**Goal of the exercise:**
Every line from the one with "nose: (360, 326)" up to and including the one with "right back paw: (627, 647)" is to be output exactly as it appears below; pictures are not.

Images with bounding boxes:
::::

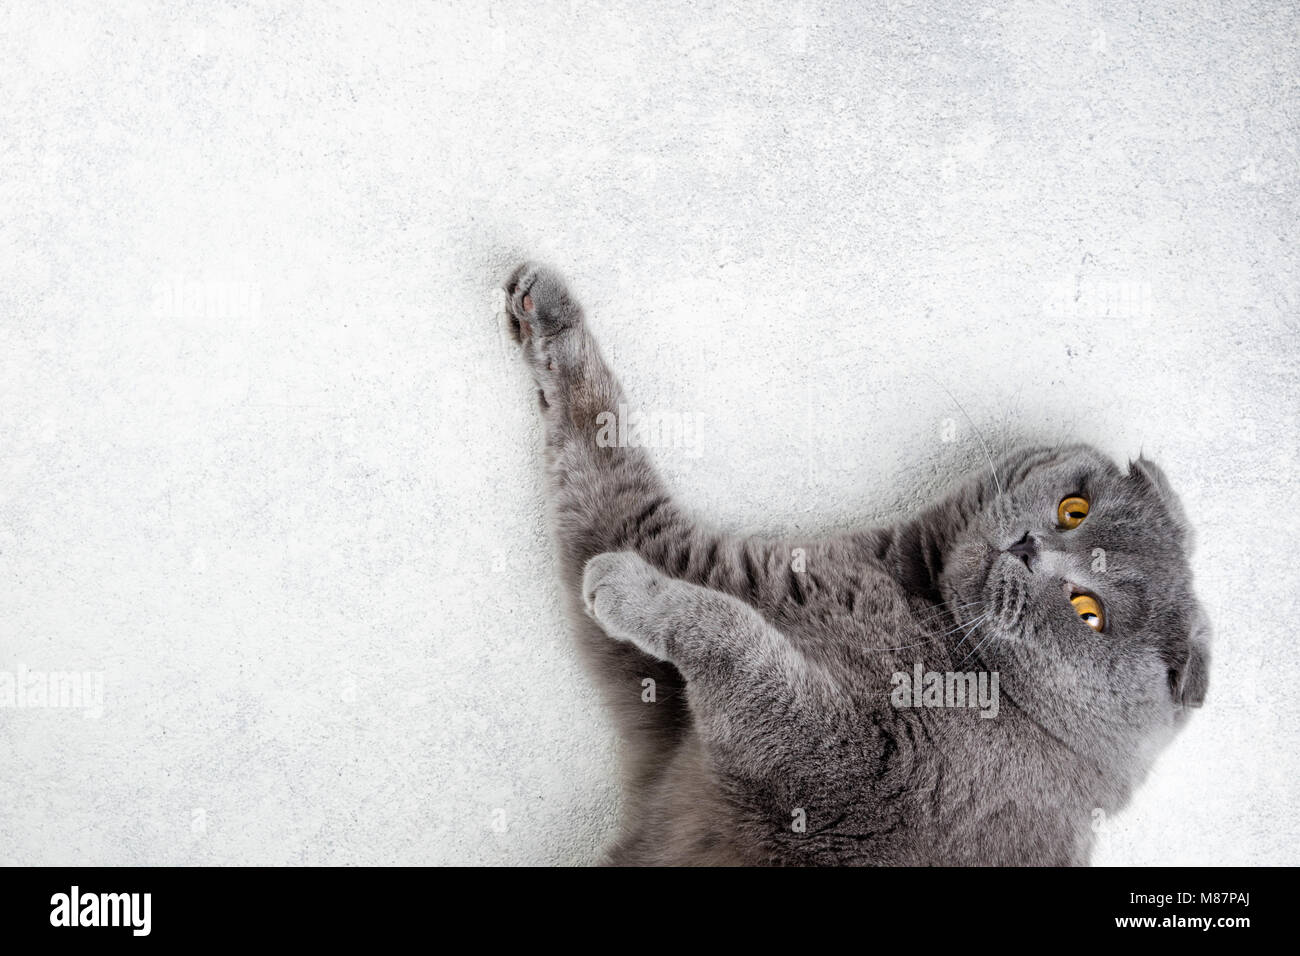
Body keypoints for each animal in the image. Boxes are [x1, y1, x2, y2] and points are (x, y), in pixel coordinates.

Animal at [499, 261, 1206, 868]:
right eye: (1073, 508)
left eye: (1089, 614)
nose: (1028, 548)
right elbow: (602, 456)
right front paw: (546, 313)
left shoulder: (850, 763)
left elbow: (739, 644)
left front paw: (629, 587)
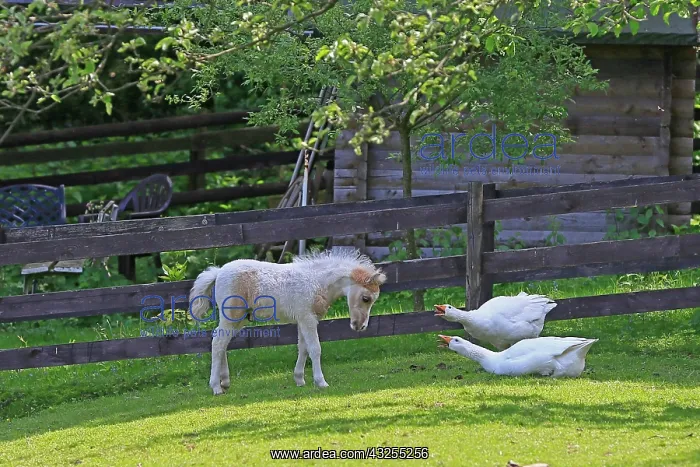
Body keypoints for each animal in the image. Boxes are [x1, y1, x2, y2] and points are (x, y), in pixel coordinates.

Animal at [188, 248, 387, 395]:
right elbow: (315, 349)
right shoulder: (308, 318)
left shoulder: (303, 320)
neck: (317, 281)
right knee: (218, 342)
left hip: (240, 319)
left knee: (222, 342)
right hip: (231, 316)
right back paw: (216, 387)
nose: (360, 326)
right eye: (366, 298)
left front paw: (299, 379)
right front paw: (321, 382)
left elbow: (303, 348)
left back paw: (225, 382)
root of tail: (218, 272)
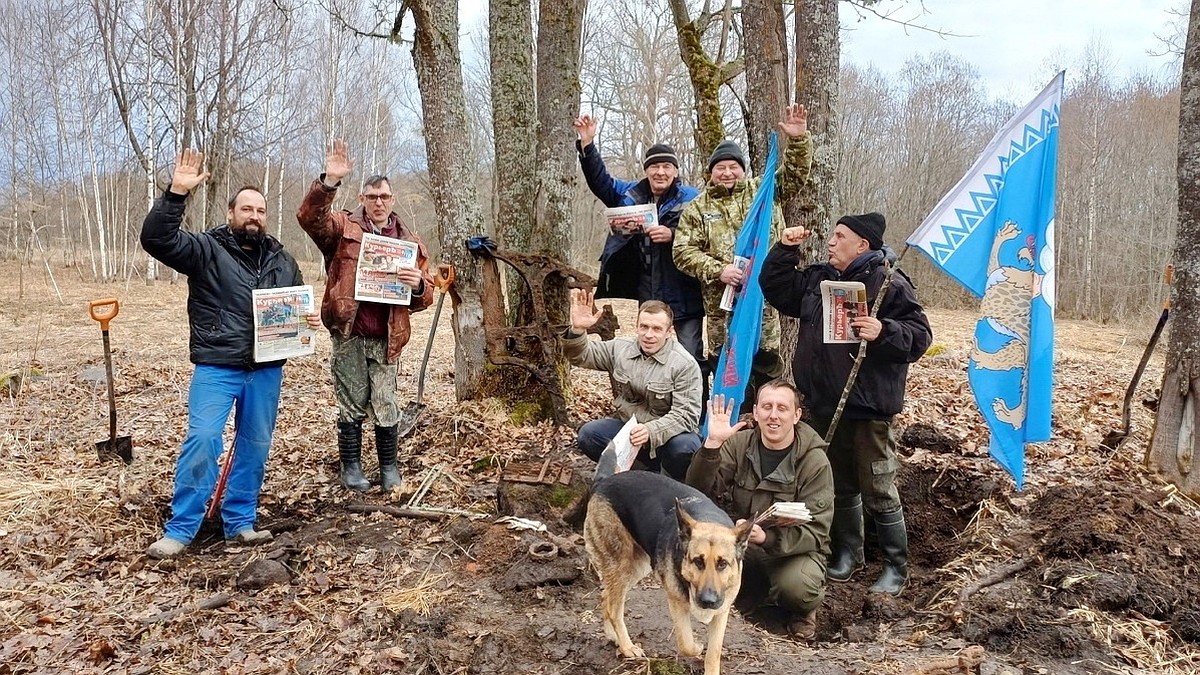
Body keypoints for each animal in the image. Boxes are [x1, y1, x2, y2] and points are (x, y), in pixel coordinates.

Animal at [580, 468, 748, 672]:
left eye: (722, 564)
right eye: (698, 561)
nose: (708, 601)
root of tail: (603, 482)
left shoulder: (721, 612)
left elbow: (713, 654)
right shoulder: (677, 604)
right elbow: (686, 644)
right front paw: (698, 646)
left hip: (637, 567)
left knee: (606, 596)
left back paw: (614, 636)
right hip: (621, 565)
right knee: (614, 608)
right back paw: (627, 647)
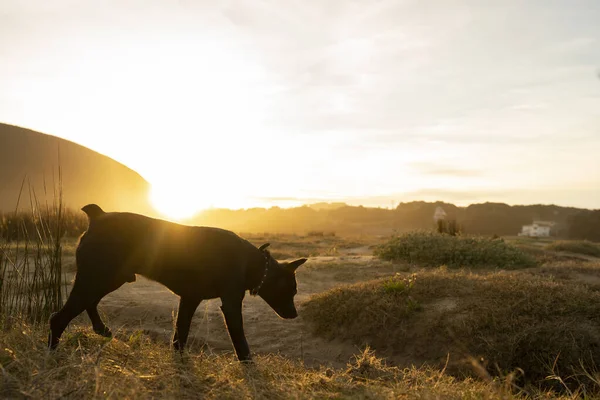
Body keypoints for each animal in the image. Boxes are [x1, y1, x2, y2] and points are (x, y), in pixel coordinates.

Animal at [49, 205, 308, 360]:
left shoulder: (190, 299)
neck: (252, 261)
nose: (295, 314)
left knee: (89, 303)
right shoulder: (231, 305)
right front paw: (248, 364)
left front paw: (179, 361)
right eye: (292, 290)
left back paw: (101, 329)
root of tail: (98, 216)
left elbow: (180, 334)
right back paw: (52, 353)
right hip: (99, 277)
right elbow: (240, 341)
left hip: (107, 279)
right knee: (60, 317)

::::

**Solution to this task:**
nose: (360, 326)
right eye: (366, 298)
left front paw: (299, 379)
right front paw: (321, 382)
left elbow: (303, 348)
left back paw: (225, 382)
root of tail: (218, 272)
Body keypoints for each animal in the image. Boxes are [x1, y1, x2, y2] and points are (x, y), in pixel coordinates.

Animal at [580, 468, 748, 672]:
left eye: (722, 564)
right eye: (698, 561)
nose: (708, 601)
root of tail: (603, 482)
left shoulder: (721, 612)
left elbow: (713, 654)
right shoulder: (677, 604)
right elbow: (686, 644)
right front paw: (698, 646)
left hip: (637, 567)
left knee: (606, 596)
left back paw: (614, 636)
right hip: (621, 565)
right knee: (614, 608)
right back paw: (627, 647)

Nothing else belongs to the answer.